→ **YOUR TASKS**:
A. Say whether each statement below agrees with the forum post on link aggregation and VLAN trunking. Answer yes or no for each, and quote the words from the post that decide it.
(i) The poster's current trunk runs on a gigabit NIC that carries three VLANs.
(ii) The poster built VLAN support into the kernel.
(iii) One of the poster's VLANs is for security cameras.
B. In the forum post on link aggregation and VLAN trunking, which interface does the working vlan1 command use as its vlandev?
C. Continue the forum thread on link aggregation and VLAN trunking from the point where the text stops.

→ **TEXT**:
# Link Aggregation + VLan Trunk



## bloodhound (Mar 18, 2009)

Hello,

Is it possible to make a link aggregation between 2 gigabit Nics for greater throughput and make that channel a vlan trunk so i can use the freebsd box for inter-vlan routing (like a cisco on a stick model in cisco)?

I currently have a trunk on a gigabit nic on which i have 3 vlans 
1. User's traffic
2. Security cameras
3. Mail Server/messenger... etc

I loaded vlan as a module and worked like a charm.
ifconfig vlan1 create
ifconfig vlan1 vlan 1 vlandev bge0 - can i use a lagg channel instead of bge0 in the syntax (ex: ifconfig vlan1 vlan 1 vlandev lagg0)? will it work?

→ **MATERIAL PROVIDED**:
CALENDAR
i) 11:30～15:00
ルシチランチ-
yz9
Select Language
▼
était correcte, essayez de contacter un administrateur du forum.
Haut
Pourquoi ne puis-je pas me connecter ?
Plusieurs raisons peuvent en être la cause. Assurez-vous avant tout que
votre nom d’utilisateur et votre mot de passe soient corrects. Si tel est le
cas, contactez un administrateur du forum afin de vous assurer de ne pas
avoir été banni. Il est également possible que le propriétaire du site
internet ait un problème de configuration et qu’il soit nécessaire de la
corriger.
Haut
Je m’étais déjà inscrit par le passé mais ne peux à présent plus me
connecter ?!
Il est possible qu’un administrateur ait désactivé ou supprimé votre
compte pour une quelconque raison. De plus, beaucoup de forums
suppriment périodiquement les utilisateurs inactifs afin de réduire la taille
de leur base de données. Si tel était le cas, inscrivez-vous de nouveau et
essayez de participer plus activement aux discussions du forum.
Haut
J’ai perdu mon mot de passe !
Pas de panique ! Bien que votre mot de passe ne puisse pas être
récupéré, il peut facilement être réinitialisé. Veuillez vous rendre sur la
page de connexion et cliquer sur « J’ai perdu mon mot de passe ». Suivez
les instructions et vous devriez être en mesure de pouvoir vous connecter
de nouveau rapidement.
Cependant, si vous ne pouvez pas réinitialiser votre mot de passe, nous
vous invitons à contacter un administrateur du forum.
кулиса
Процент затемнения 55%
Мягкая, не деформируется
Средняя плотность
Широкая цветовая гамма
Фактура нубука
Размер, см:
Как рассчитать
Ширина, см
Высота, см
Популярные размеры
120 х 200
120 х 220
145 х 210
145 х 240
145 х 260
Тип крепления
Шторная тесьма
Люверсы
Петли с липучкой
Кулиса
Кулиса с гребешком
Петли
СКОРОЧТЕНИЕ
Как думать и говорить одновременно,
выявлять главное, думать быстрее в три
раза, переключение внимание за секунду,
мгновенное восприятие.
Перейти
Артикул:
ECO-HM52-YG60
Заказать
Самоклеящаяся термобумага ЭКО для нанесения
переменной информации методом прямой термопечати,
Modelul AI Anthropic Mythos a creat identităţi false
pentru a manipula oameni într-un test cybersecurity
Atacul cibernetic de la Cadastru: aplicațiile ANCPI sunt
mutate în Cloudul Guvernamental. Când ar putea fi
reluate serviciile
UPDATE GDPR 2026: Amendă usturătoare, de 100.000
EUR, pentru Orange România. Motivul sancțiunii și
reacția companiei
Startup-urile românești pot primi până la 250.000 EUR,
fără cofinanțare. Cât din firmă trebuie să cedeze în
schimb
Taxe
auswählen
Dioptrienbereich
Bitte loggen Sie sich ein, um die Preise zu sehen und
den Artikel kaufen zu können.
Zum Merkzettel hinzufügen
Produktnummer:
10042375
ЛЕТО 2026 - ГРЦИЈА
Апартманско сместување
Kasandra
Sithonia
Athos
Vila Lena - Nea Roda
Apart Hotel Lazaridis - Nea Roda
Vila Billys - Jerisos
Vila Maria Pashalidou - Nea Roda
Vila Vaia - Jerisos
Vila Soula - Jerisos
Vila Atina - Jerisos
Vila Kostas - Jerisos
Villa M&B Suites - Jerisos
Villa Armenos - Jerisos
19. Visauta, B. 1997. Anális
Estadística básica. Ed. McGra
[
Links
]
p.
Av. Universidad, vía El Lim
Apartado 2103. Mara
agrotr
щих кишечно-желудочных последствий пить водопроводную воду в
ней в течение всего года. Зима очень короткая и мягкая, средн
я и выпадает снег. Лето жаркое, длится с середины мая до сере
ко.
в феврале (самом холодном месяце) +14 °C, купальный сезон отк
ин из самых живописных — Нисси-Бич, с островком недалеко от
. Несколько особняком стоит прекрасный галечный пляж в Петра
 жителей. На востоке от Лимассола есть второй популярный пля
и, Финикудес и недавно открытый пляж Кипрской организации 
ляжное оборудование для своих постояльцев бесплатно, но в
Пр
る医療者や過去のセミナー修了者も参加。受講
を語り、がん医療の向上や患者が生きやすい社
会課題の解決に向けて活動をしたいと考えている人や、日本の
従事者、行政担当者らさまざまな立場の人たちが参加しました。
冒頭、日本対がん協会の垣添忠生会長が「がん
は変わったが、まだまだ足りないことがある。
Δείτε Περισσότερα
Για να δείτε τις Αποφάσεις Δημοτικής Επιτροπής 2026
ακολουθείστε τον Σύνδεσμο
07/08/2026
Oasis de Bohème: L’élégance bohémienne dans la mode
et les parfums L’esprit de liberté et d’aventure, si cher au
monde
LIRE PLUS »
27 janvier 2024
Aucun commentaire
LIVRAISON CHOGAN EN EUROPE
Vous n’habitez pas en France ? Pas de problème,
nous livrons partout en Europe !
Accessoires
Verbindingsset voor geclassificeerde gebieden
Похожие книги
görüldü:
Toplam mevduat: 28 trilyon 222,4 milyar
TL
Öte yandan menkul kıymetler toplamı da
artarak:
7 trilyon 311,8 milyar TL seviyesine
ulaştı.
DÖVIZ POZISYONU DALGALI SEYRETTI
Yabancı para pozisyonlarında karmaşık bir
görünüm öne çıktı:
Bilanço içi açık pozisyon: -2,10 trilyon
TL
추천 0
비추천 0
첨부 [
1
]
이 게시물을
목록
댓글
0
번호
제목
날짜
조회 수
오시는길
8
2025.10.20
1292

→ **PER-TASK OUTPUTS**:
A.
(i) Yes: "I currently have a trunk on a gigabit nic on which i have 3 vlans"
(ii) No: "I loaded vlan as a module"
(iii) Yes: "Security cameras"

B. bge0

C.
Up untill now i only tried link aggregation on cisco switches and linksys so this will be a challenge for me .


----------



## DutchDaemon (Mar 18, 2009)

Very fresh: http://www.freebsd.org/cgi/query-pr.cgi?pr=132715


----------



## bloodhound (Mar 19, 2009)

So basically is not working ? I cannot trunk my vlans on a link aggregation 

Hope it will be fixed soon, cause it is really kewl something like that.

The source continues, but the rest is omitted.